Apr
As I mentioned in this previous post, I’ve been studying Kung Fu for several years. Yesterday I tested and passed my 10 Short Defense, which are moves to throw your opponent to the floor. Ten different ways to slam someone into the ground, pretty fun to do, not so fun to have done to you.
Anyway, I’m now closing in on the four year mark in my training. And I started thinking about if life were more like video games. The only class left that I hadn’t tried in World of Warcraft was the rogue, so I started a Dwarf Rogue yesterday (Dwarves being one of only 2 races that I hadn’t tried either). In about 45 minutes of play I got to level 6, ranked up my skill in Daggers to 30 and slaughtered hundreds of boars and trolls. Ok, maybe not hundreds, but definitely tens. If my character’s training progress proceeded like my real life training process, she would have gotten MAYBE one dagger point of skill in that time frame. And certainly not leveled up 5 times.
I’m sure glad that video games aren’t too much like life. The interesting thing is that in real life, there are small things that are equally as rewarding as the big things.

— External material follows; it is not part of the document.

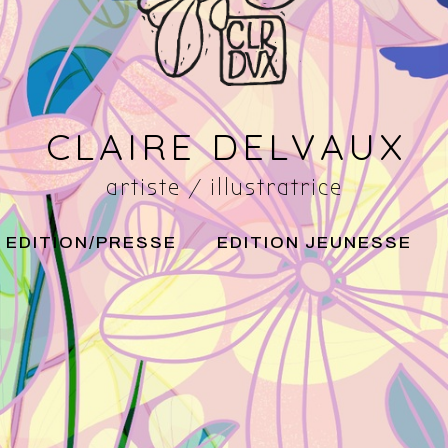
CLAIRE DELVAUX
artiste / illustratrice
EDITION/PRESSE
EDITION JEUNESSE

For example, when I was working on and practicing my Short Defense, I would have little moments of success where some concept really clicked in my mind. Successfully executing each of the throws requires many small pieces to be done in a particular way. Every time I get closer to correct on any one of those pieces, it’s a small victory.
So maybe my analogy is skewed - perhaps passing my test yesterday was more like leveling up. By that system, I am now a level 9 Kung Fu novice. And each piece of my progress, each small win in understanding a technique is a skill level increase.
I am a total and complete nerd. Isn’t it great?